** Supplied data follows **

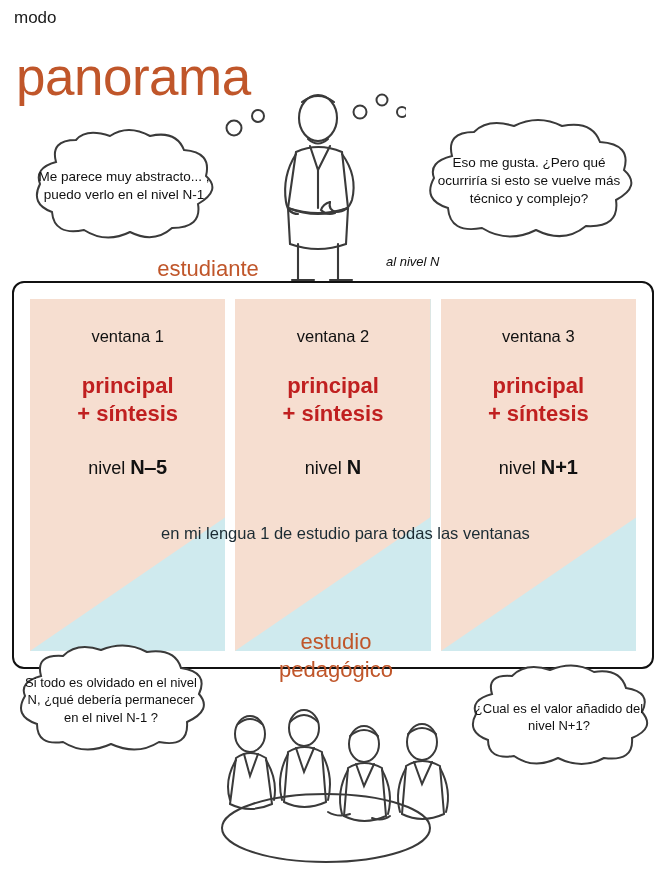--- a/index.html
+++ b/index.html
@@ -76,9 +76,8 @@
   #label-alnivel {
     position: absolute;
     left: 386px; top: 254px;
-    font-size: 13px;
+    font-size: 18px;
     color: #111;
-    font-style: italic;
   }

** End of Supplied data **

> [Written task]:
Answer with a single number: how many lines in the data above have the string "font" in them?

> [Result of this task]:
3